At present, the only anabolic bone therapies available are the PTH forms: PTH 1-34, PTH 1-86, PTH 1-36, and abaloparatide3,4. These therapies have proved to be safe and effective. However, they increase bone resorption and induce hypercalcemia. Horwitz et al.20 suggested that PTHr related proteins might increase bone formation in the absence of hypercalcemia; slight resorption was also observed. Another exciting area in the exploration of combining PTH therapy with antiresorptive agents has produced intriguing results21,22. Some authors used antibodies against inhibitors of bone formation, such as the sclerostin (osteocytes secreted negative regulator of bone formation)16, odanacatib (cathepsin K inhibitor)23, and denosumab (a human monoclonal antibody that binds and inhibits RANK)24, and found that these antibodies favored anabolism and did not produce hypercalcemia. Most of these bone inhibitor antibodies, including PGE1, produced bone anabolism by a mechanism in which the MBF is observed predominately as smooth cement lines. Those changes are significant findings since they may be interpreted as an activation that produces bone anabolism with inadequate bone resorption, usually without hypercalcemia14-16,19.
These findings suggest that PGE1 treatment could act through an MBF mechanism to achieve anabolism with low resorption and no hypercalcemia in osteopenic diseases. This therapy could be evaluated in clinical research for other diseases, including human maxillary deficiency (a frequent disease in children), osteoporosis in adults, or any osteopenic problem. Our findings may represent new potential information for repairing bone fractures, osteomalacia/rickets, and other osteopenic disorders.
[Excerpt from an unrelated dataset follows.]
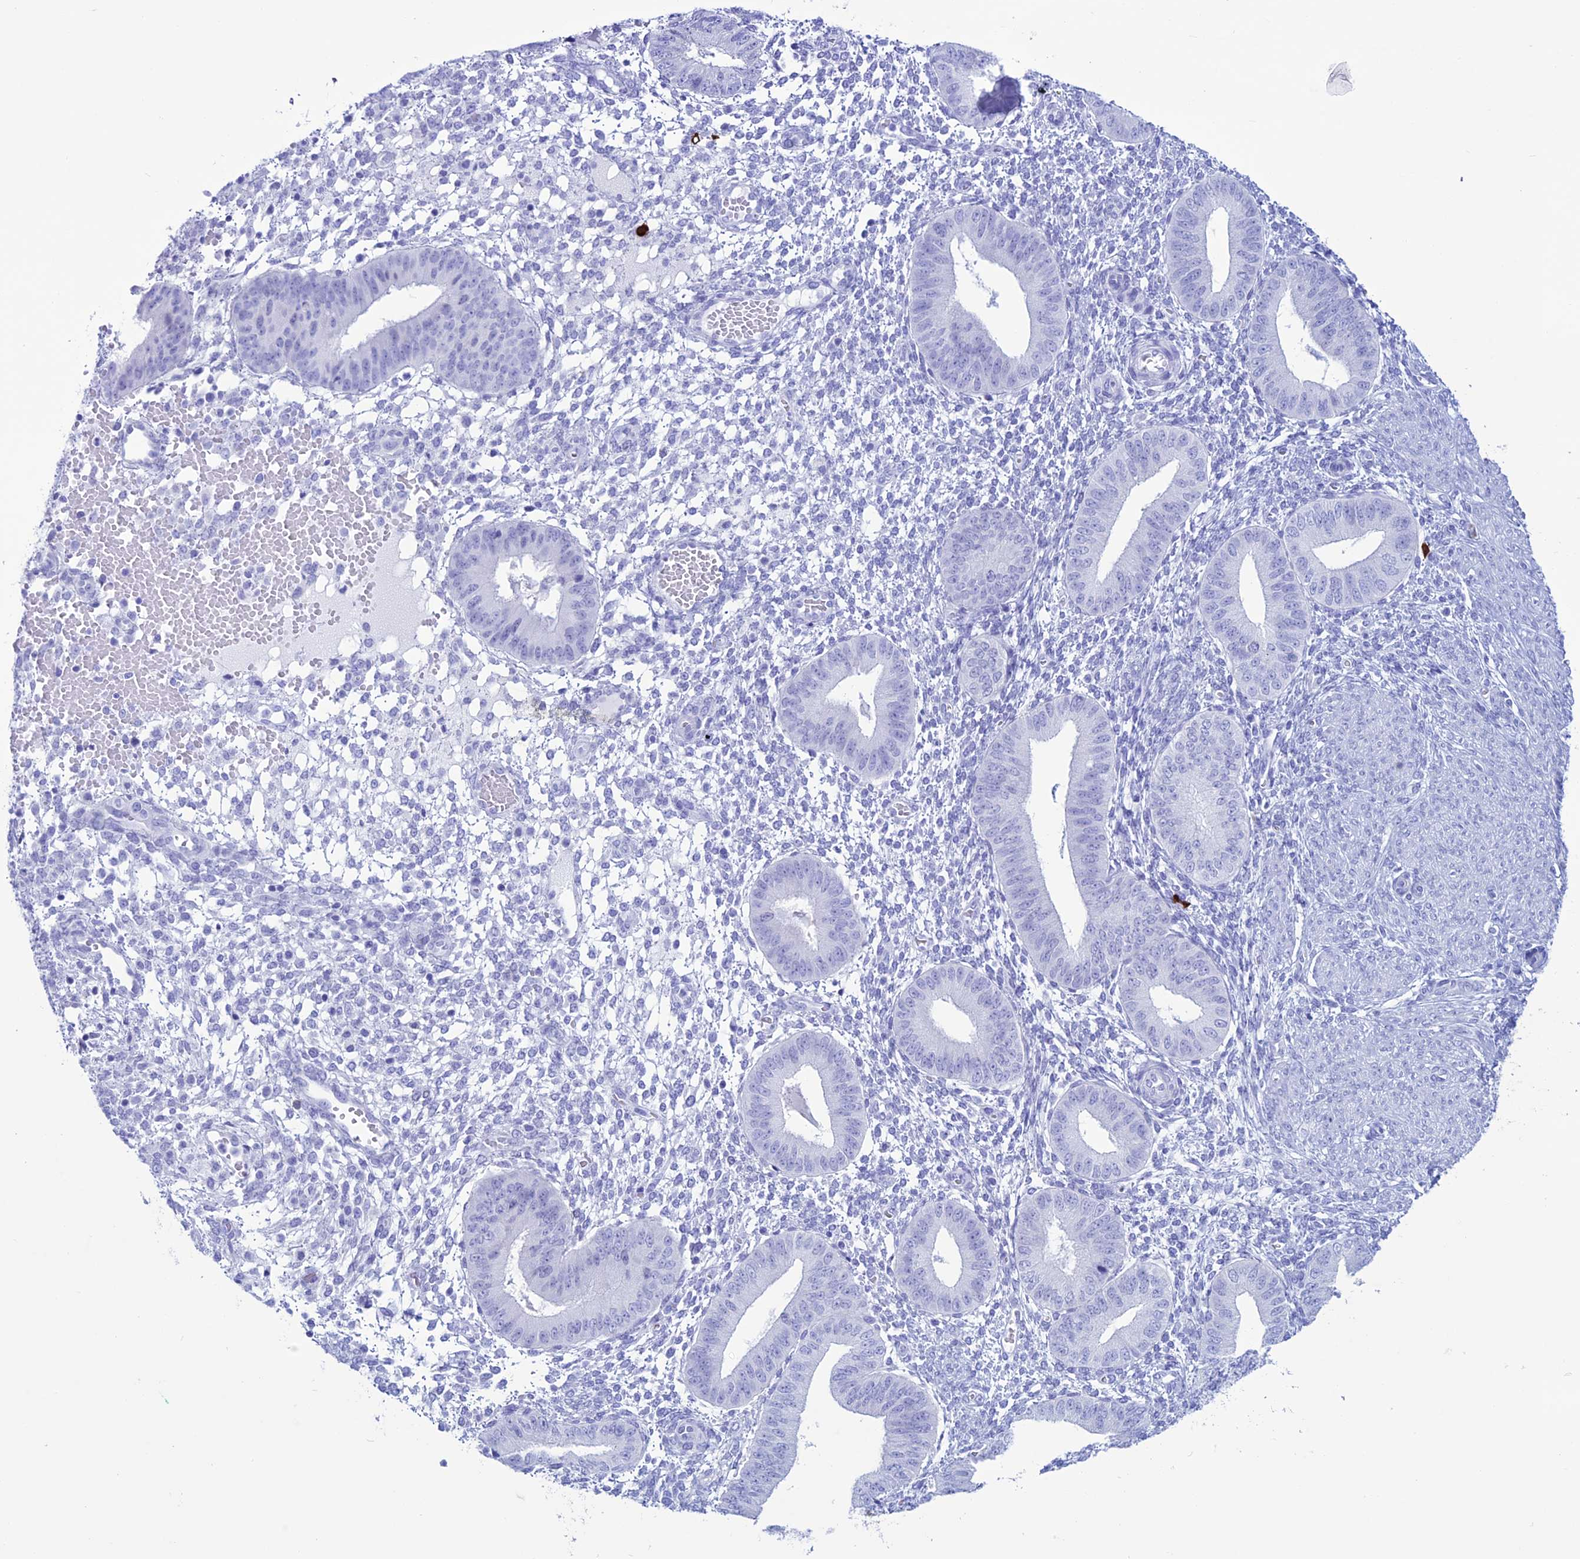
{"staining": {"intensity": "negative", "quantity": "none", "location": "none"}, "tissue": "endometrium", "cell_type": "Cells in endometrial stroma", "image_type": "normal", "snomed": [{"axis": "morphology", "description": "Normal tissue, NOS"}, {"axis": "topography", "description": "Endometrium"}], "caption": "A photomicrograph of human endometrium is negative for staining in cells in endometrial stroma. The staining was performed using DAB (3,3'-diaminobenzidine) to visualize the protein expression in brown, while the nuclei were stained in blue with hematoxylin (Magnification: 20x).", "gene": "MZB1", "patient": {"sex": "female", "age": 49}}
The SbOTh, SbOS/BS, and the SbOS/BV on the PGE1 group were less than the other groups, perhaps due to the acceleration of osteoid mineralization, while the mild increase in the mineral appositional rate is indicative of increased bone production25. Regarding the dynamic bone formation parameters, after 22 days of PGE1 treatment, we observed a significant shortening of the time of osteoid mineralization and MLT26. These findings suggest that PGE1 accelerates bone matrix mineralization, decreasing the osteoid sutural BS and increasing bone anabolism.
Understanding the effects of PGE1 on bone modeling and remodeling might help clarify its effects on bone formation and evaluate bone increase. We observed the same percentage of RBF and MBF in healthy children in iliac crest biopsies of the trabecular bone tissues15.
The effect of PGE1 on MBF has not yet been demonstrated in human adults. However, the biomarker's profile and histomorphometry results in children and animal models are encouraging14,16,25. We should further compare the MF identification with staining techniques, like tetracycline chelation.
In conclusion, the exogenous PGE1 treatment in rabbits exhibited a wider suture palate disjunction, increased calcitriol synthesis, and the sutural palatine bones volume, and shortened MLT. The bone anabolic effect may be exerted mainly through MBF, producing mild resorption without hypercalcemia. These findings could lead to new potential options for osteopenia treatments.